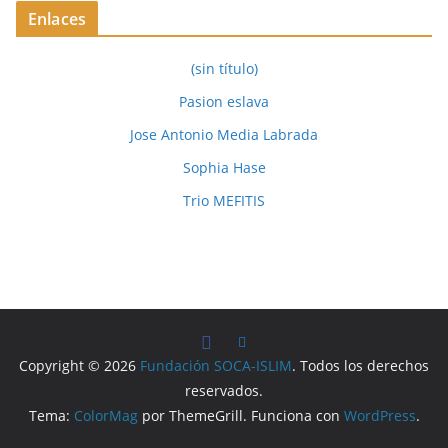
Enlaces
(sin título)
Pasion eslava
Jose Antonio Media Labrada
Sophia Hase
Trio MEFITIS
Copyright © 2026
Fundación SOCA-ISLIM
. Todos los derechos
reservados.
Tema:
ColorMag
por ThemeGrill. Funciona con
WordPress
.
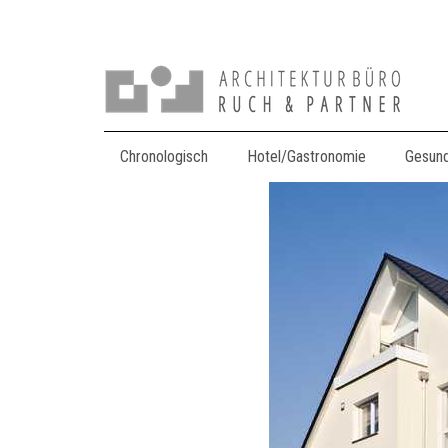
Chronologisch
Hotel/Gastronomie
Gesun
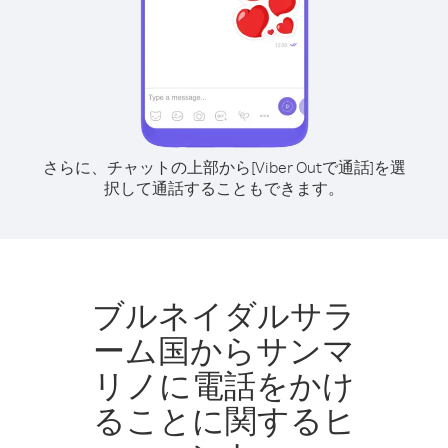
さらに、チャットの上部から[Viber Outで通話]を選
択して通話することもできます。
ブルネイダルサラ
ーム国からサンマ
リノに電話をかけ
ることに関するヒ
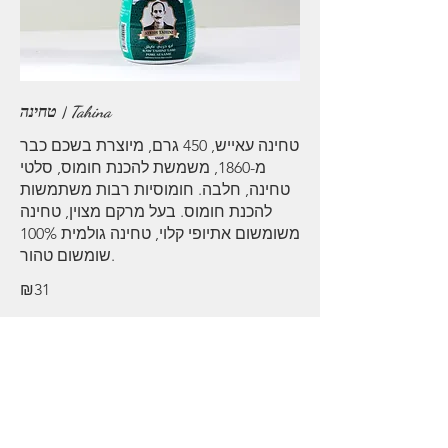
טחינה | Tahina
טחינה עאייש, 450 גרם, מיוצרת בשכם כבר
מ-1860, משמשת להכנת חומוס, סלטי
טחינה, חלבה. חומוסיות רבות משתמשות
להכנת חומוס. בעל מרקם מצוין, טחינה
משומשום אתיופי קלוי, טחינה גולמית 100%
שומשום טהור.
₪31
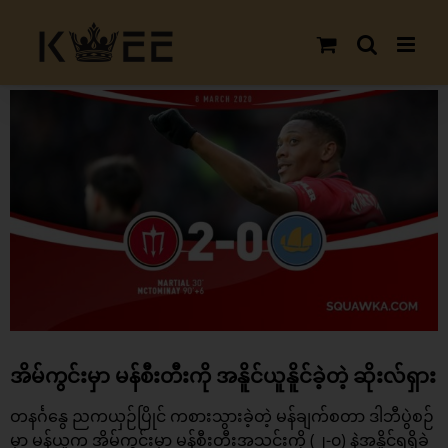
Skip
to
content
View
Larger
Image
အိမ်ကွင်းမှာ မန်စီးတီးကို အနိူင်ယူနိူင်ခဲ့တဲ့ ဆိုးလ်ရှား
တနင်္ဂနွေ ညကယှဉ်ပြိုင် ကစားသွားခဲ့တဲ့ မန်ချက်စတာ ဒါဘီပွဲစဉ်
မှာ မန်ယူက အိမ်ကွင်းမှာ မန်စီးတီးအသင်းကို (၂-၀) နဲ့အနိူင်ရရှိခဲ့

========================================

▶ _Aim of the exercise_: Which lines in the data above contain "טחינה"? Show each one.

▶ _Problem solution_:
טחינה | Tahina
טחינה עאייש, 450 גרם, מיוצרת בשכם כבר
טחינה, חלבה. חומוסיות רבות משתמשות
להכנת חומוס. בעל מרקם מצוין, טחינה
משומשום אתיופי קלוי, טחינה גולמית 100%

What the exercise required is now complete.